Threets made it his mission to advocate for books following his exit as a librarian in March to focus on his mental health. He was dealing with bouts of anxiety and depression after amassing over one million followers on Instagram and TikTok and dealing with comments from critics and trolls.

@mychal3ts We can get to “okay” together! Deep breaths with our friend @ArthurPBS are a great start in reaching that destination #LibraryTikTok #BookTok #Storytime ♬ original sound – mychal

Threets, whose content openly shares his mental health challenges and book admiration, has always turned to reading to get him through his toughest moments.

“Books are that constant friend in the battle with your own mind,” he said.
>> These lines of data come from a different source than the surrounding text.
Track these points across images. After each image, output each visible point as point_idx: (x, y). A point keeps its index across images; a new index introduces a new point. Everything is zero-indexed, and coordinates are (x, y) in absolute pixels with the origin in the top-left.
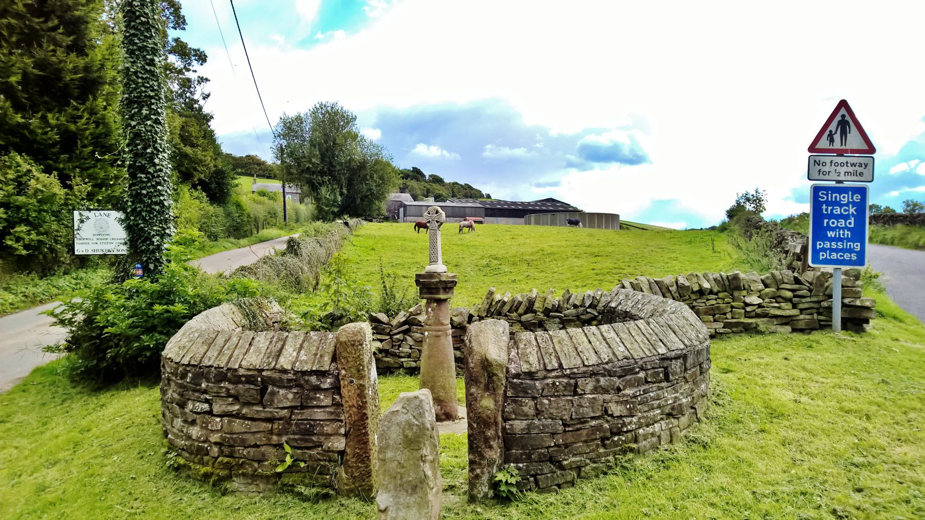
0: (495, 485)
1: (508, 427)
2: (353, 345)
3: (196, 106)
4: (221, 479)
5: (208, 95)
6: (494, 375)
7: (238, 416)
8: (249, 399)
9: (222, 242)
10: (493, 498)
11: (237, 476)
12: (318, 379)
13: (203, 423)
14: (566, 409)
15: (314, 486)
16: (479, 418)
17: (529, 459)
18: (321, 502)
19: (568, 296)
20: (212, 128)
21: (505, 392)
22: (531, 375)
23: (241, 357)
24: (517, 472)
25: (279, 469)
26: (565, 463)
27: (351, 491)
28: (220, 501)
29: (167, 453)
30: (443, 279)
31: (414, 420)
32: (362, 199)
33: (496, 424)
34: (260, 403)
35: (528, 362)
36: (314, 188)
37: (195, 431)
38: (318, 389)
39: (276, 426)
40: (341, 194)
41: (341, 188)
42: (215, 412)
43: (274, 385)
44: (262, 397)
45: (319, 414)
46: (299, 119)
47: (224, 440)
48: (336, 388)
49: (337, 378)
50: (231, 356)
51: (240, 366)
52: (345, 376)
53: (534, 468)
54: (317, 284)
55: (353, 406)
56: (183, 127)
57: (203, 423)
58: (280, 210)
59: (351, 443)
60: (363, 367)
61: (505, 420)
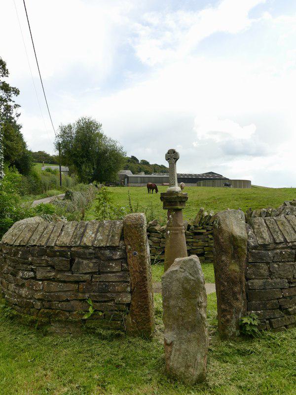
0: (241, 327)
1: (249, 284)
2: (136, 227)
3: (13, 121)
4: (43, 324)
5: (19, 115)
6: (238, 247)
7: (54, 280)
8: (62, 267)
9: (26, 197)
10: (239, 336)
11: (55, 322)
12: (111, 253)
13: (30, 285)
14: (290, 271)
15: (109, 329)
16: (228, 278)
17: (265, 308)
18: (114, 340)
19: (250, 212)
20: (21, 133)
21: (247, 259)
22: (264, 246)
23: (56, 238)
24: (257, 317)
25: (86, 317)
26: (290, 310)
27: (136, 332)
28: (43, 339)
29: (5, 307)
30: (180, 195)
31: (190, 277)
32: (105, 171)
33: (241, 282)
34: (70, 270)
35: (262, 238)
36: (78, 165)
37: (24, 292)
38: (111, 260)
39: (81, 286)
40: (94, 169)
41: (93, 165)
42: (38, 278)
43: (79, 257)
44: (71, 266)
45: (112, 277)
46: (70, 127)
47: (45, 297)
48: (124, 259)
49: (125, 251)
50: (49, 238)
51: (56, 245)
52: (130, 250)
53: (268, 314)
54: (83, 217)
55: (136, 271)
56: (6, 130)
57: (30, 285)
58: (58, 179)
59: (135, 298)
60: (143, 242)
61: (247, 279)
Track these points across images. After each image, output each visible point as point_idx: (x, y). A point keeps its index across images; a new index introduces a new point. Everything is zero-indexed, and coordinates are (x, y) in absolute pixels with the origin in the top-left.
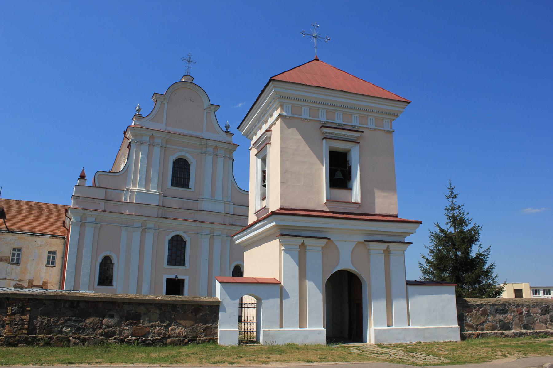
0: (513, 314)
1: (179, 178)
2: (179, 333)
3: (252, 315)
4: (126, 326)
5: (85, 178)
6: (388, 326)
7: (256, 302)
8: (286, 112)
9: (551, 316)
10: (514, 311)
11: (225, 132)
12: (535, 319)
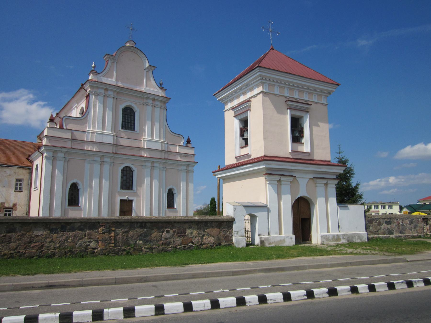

Once he saw a sweep of book bans get implemented in 2023 that largely took aim at literary works by or about LGBTQ+ and people of color, Threets knew it was time to take his love for books on the road.

“When we challenge books or ban them, we eliminate opportunities for people to find out about themselves and others because that’s all books are,” Threets said.

Now, the 10-year library professional is working with Congress to combat book bans and secure funding for libraries in California and nationwide. Threets and other library leaders recently flew to Washington, D.C., to meet with elected officials including Rep. Barbara Lee and Sen. Laphonza Butler, both Democrats of California, to talk about the importance of supporting libraries.

“It’s a problem for all of us because it could happen anywhere,” he said of the book bans.

It’s not just reading that’s at risk when libraries lose funding but the online services, like homework assistance, as well as community building for those need.

“Libraries are one of the last free institutions, and there are no expectations when you come through those library doors,” Threets said. “In order to keep that momentum, we need help with funding.”

Threets continues to push out his online content to share his “library joy” while positively combatting ideologies that the world needs fewer books. His aim is to inspire others to rethink the value that libraries and books have in a community.

“There’s something for everybody at the local library and that’s only possible when we get more and more funding,” he said. “And ultimately when we get more support for our local libraries, for our community libraries, the results are even greater for literacy.”